Return every line of the material below verbatim, omitting the pictures.

*** Opening of Extracted records ***

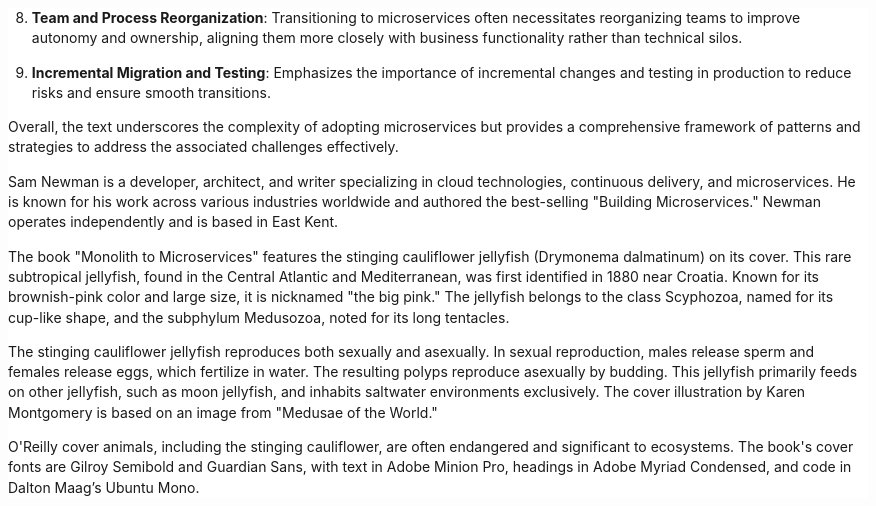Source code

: 8. **Team and Process Reorganization**: Transitioning to microservices often necessitates reorganizing teams to improve autonomy and ownership, aligning them more closely with business functionality rather than technical silos.

9. **Incremental Migration and Testing**: Emphasizes the importance of incremental changes and testing in production to reduce risks and ensure smooth transitions.

Overall, the text underscores the complexity of adopting microservices but provides a comprehensive framework of patterns and strategies to address the associated challenges effectively.



Sam Newman is a developer, architect, and writer specializing in cloud technologies, continuous delivery, and microservices. He is known for his work across various industries worldwide and authored the best-selling "Building Microservices." Newman operates independently and is based in East Kent.

The book "Monolith to Microservices" features the stinging cauliflower jellyfish (Drymonema dalmatinum) on its cover. This rare subtropical jellyfish, found in the Central Atlantic and Mediterranean, was first identified in 1880 near Croatia. Known for its brownish-pink color and large size, it is nicknamed "the big pink." The jellyfish belongs to the class Scyphozoa, named for its cup-like shape, and the subphylum Medusozoa, noted for its long tentacles.

The stinging cauliflower jellyfish reproduces both sexually and asexually. In sexual reproduction, males release sperm and females release eggs, which fertilize in water. The resulting polyps reproduce asexually by budding. This jellyfish primarily feeds on other jellyfish, such as moon jellyfish, and inhabits saltwater environments exclusively. The cover illustration by Karen Montgomery is based on an image from "Medusae of the World."

O'Reilly cover animals, including the stinging cauliflower, are often endangered and significant to ecosystems. The book's cover fonts are Gilroy Semibold and Guardian Sans, with text in Adobe Minion Pro, headings in Adobe Myriad Condensed, and code in Dalton Maag’s Ubuntu Mono.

*** Close of Extracted records ***

Written reply
Source code

: 8. **Team and Process Reorganization**: Transitioning to microservices often necessitates reorganizing teams to improve autonomy and ownership, aligning them more closely with business functionality rather than technical silos.

9. **Incremental Migration and Testing**: Emphasizes the importance of incremental changes and testing in production to reduce risks and ensure smooth transitions.

Overall, the text underscores the complexity of adopting microservices but provides a comprehensive framework of patterns and strategies to address the associated challenges effectively.



Sam Newman is a developer, architect, and writer specializing in cloud technologies, continuous delivery, and microservices. He is known for his work across various industries worldwide and authored the best-selling "Building Microservices." Newman operates independently and is based in East Kent.

The book "Monolith to Microservices" features the stinging cauliflower jellyfish (Drymonema dalmatinum) on its cover. This rare subtropical jellyfish, found in the Central Atlantic and Mediterranean, was first identified in 1880 near Croatia. Known for its brownish-pink color and large size, it is nicknamed "the big pink." The jellyfish belongs to the class Scyphozoa, named for its cup-like shape, and the subphylum Medusozoa, noted for its long tentacles.

The stinging cauliflower jellyfish reproduces both sexually and asexually. In sexual reproduction, males release sperm and females release eggs, which fertilize in water. The resulting polyps reproduce asexually by budding. This jellyfish primarily feeds on other jellyfish, such as moon jellyfish, and inhabits saltwater environments exclusively. The cover illustration by Karen Montgomery is based on an image from "Medusae of the World."

O'Reilly cover animals, including the stinging cauliflower, are often endangered and significant to ecosystems. The book's cover fonts are Gilroy Semibold and Guardian Sans, with text in Adobe Minion Pro, headings in Adobe Myriad Condensed, and code in Dalton Maag’s Ubuntu Mono.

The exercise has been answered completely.